Bharat Coking Coal IPO: The initial public offering (IPO) of Bharat Coking Coal, a subsidiary of Coal India, opened for public subscription today, January 9, 2026. Within a few hours of opening, the issue was booked over 5 times, receiving a strong response from investors.
As of 01:45 PM, the issue received bids for 1.90 billion shares against 346.94 million shares on offer, translating into an overall subscription of 5.50 times. The three-day subscription window will close on Tuesday, January 13.
The demand was led by Non-Institutional Investors (NIIs), who subscribed to their reserved quota by 10.32 times. The portion reserved for retail investors was booked 6.4 times, and the shareholders' quota was booked 7.01 times. However, the employees' portion was subscribed to 62 per cent, while the portion reserved for qualified institutional buyers (QIBs) was subscribed to 24 per cent.
The ₹1,071.11-crore public issue comprises an offer for sale (OFS) of 465.7 million shares by promoter Coal India. BCCL IPO is being offered at a price band of ₹21 to ₹23 per share. The minimum application size has been set at 600 shares per lot. The company’s shares are tentatively scheduled to make their D-Street debut on Friday, January 16, 2026.
Key risks associated with investing in the Bharat Coking Coal IPO:
Caution on reserve and resource estimates: The company’s reserve and resource base figures included in its Red Herring Prospectus (RHP) are estimates, and actual production, revenues, and expenditures related to these reserves and resources could differ significantly from these projections. Furthermore, certain reserve and resource information has been prepared and classified in accordance with the Indian Standard Procedure (ISP) guidelines. These estimates have not been audited by SRK Mining Services (India) (SRK) and may differ from international reporting standards.
□ □ □
### SHORT EXERCISE A
Please reproduce the passage of the Bharat Coking Coal IPO article that opens with the words containing "Bharat Coking Coal IPO: The" and closes with "response from investors.".
### SHORT EXERCISE B
According to the Bharat Coking Coal IPO article, what is the price band for the offering?

### EXTRACTED MATERIAL
□ □ □
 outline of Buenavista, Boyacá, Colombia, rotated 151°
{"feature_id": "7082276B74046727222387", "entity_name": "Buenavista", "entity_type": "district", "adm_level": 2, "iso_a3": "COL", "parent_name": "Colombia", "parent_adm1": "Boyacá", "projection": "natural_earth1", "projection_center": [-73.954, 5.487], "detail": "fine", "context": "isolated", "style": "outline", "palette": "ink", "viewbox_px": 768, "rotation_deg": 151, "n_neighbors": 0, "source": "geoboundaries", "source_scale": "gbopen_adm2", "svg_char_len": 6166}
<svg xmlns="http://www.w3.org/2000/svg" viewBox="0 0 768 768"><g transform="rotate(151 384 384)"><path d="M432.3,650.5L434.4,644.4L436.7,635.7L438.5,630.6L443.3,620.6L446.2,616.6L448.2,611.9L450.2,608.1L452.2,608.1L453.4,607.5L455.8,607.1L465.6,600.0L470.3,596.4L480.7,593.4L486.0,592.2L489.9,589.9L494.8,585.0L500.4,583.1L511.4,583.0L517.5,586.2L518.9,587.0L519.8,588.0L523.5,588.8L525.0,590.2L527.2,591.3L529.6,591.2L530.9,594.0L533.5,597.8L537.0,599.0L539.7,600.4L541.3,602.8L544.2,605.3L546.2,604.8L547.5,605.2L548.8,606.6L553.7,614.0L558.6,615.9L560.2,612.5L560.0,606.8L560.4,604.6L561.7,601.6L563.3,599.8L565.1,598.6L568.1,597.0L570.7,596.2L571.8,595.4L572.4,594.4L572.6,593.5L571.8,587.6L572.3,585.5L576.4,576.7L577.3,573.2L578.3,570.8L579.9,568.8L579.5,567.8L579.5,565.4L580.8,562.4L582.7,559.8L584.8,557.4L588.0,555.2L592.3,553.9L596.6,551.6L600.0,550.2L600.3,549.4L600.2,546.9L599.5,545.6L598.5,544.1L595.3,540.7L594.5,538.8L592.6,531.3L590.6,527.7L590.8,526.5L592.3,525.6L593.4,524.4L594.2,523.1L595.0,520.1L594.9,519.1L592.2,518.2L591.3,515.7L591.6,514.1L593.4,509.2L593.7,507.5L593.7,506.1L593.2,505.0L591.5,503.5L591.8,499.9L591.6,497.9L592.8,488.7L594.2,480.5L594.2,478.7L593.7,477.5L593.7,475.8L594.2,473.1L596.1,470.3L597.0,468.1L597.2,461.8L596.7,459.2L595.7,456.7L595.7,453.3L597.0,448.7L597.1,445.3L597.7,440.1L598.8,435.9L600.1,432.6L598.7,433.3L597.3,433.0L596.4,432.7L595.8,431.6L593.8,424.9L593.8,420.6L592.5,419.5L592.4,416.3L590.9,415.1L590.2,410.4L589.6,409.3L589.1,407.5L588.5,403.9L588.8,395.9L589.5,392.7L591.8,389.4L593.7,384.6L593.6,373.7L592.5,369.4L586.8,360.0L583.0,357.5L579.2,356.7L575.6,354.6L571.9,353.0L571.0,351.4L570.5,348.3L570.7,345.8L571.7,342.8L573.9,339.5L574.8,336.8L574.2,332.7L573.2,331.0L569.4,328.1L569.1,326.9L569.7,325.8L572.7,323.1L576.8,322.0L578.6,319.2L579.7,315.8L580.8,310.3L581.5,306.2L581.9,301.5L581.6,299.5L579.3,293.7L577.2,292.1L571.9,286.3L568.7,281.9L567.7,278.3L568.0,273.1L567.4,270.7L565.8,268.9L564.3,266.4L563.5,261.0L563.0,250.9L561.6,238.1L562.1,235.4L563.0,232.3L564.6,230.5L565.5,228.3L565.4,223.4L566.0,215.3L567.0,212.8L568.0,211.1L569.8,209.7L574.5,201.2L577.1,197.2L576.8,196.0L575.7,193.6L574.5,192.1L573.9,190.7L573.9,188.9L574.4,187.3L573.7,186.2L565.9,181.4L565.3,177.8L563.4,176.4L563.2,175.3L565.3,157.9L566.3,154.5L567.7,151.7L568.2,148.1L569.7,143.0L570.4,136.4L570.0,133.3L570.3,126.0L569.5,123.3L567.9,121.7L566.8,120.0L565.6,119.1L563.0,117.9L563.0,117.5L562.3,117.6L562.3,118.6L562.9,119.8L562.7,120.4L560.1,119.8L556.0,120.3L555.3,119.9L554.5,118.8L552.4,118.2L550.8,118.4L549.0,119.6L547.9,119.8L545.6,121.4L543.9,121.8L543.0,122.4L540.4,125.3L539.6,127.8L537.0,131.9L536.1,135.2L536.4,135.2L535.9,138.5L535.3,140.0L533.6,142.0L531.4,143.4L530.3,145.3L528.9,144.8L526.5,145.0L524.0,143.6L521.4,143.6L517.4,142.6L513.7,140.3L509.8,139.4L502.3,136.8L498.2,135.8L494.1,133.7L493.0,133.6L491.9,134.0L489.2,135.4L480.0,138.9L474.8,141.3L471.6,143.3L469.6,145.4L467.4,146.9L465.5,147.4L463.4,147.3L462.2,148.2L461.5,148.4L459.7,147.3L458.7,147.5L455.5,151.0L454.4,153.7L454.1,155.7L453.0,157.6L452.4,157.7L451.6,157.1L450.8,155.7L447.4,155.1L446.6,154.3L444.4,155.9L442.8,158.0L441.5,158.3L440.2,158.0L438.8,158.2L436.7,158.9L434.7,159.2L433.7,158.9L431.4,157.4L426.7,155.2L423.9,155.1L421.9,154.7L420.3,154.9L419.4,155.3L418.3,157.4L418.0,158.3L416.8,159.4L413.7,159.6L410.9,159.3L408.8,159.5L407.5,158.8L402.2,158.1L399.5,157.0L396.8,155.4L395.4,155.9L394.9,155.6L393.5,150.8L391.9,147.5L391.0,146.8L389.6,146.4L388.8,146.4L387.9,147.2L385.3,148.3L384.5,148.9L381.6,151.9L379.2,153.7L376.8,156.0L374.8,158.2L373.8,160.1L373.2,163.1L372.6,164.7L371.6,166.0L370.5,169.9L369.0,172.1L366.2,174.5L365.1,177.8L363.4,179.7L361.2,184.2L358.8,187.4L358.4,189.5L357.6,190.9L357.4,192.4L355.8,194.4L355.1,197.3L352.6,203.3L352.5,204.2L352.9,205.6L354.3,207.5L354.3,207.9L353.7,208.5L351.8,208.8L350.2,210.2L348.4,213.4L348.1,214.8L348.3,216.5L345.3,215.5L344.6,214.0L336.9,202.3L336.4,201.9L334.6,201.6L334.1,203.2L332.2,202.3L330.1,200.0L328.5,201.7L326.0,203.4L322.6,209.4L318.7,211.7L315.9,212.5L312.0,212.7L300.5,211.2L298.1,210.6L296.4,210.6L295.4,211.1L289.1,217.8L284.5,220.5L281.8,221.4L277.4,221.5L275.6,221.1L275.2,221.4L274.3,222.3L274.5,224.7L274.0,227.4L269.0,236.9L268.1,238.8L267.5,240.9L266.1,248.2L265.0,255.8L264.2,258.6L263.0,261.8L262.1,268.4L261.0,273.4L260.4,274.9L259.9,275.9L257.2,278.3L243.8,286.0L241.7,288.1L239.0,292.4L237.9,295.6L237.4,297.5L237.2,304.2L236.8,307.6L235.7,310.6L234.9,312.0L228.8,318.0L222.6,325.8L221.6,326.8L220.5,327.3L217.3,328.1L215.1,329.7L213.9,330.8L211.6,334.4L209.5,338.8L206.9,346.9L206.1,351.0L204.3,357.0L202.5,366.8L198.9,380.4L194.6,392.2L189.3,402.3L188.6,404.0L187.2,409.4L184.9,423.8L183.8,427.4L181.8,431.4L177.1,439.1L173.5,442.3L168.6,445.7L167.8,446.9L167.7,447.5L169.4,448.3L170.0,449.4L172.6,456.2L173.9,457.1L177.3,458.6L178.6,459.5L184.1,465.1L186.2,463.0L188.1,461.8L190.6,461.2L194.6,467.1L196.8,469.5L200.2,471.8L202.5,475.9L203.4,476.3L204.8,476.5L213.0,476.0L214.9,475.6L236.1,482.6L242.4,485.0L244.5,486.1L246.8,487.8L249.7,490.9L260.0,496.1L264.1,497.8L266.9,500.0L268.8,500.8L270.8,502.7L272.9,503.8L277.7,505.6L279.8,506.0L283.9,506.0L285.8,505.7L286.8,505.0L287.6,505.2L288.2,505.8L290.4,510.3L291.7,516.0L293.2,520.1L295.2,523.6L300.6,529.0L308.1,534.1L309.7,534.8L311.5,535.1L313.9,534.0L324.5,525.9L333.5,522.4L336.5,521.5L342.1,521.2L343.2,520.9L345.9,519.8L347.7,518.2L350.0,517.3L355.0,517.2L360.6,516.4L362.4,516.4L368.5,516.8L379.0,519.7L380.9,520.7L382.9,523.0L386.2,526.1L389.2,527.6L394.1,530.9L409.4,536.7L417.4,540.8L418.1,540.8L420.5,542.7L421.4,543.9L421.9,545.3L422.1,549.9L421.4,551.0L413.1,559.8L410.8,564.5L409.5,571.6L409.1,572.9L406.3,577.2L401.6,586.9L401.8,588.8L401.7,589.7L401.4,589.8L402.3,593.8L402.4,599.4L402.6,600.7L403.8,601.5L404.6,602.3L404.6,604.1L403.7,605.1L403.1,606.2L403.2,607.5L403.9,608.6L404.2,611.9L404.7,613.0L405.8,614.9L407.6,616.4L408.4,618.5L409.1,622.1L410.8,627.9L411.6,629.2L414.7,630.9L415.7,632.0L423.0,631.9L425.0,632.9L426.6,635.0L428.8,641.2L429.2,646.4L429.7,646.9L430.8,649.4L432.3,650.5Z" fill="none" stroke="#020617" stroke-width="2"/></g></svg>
□ □ □
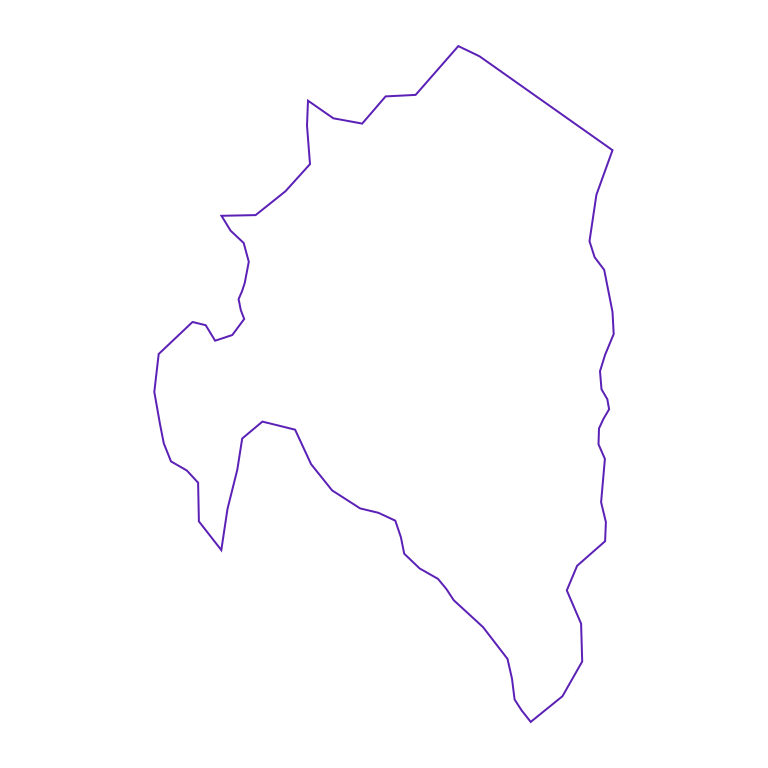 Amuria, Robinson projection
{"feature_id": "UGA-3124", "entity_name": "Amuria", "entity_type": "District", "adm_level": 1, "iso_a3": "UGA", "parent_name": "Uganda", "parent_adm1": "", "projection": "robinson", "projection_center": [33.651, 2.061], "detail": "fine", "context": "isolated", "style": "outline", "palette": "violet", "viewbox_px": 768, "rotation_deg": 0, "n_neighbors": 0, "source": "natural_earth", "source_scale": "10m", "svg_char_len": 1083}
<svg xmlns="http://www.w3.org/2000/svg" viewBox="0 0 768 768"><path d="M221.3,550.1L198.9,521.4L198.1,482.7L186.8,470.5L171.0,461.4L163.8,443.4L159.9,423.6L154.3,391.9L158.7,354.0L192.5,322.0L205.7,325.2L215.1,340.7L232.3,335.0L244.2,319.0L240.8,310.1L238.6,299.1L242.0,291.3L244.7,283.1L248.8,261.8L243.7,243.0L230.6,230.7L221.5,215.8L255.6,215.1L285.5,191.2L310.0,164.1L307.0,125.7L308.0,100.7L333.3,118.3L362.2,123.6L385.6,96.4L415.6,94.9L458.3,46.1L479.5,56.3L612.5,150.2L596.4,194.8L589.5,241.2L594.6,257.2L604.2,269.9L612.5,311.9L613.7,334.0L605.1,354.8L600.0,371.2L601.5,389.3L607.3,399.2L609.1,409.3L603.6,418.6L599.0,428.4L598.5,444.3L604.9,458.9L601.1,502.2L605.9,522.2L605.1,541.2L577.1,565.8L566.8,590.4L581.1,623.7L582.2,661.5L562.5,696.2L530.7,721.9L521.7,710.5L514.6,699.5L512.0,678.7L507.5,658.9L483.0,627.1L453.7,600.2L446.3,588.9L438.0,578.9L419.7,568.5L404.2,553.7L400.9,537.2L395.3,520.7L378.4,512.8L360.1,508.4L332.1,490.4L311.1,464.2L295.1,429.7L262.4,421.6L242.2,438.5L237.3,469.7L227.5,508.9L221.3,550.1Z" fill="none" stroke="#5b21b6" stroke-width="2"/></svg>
□ □ □
### WRITTEN RESPONSE A
Bharat Coking Coal IPO: The initial public offering (IPO) of Bharat Coking Coal, a subsidiary of Coal India, opened for public subscription today, January 9, 2026. Within a few hours of opening, the issue was booked over 5 times, receiving a strong response from investors.

### WRITTEN RESPONSE B
₹21 to ₹23 per share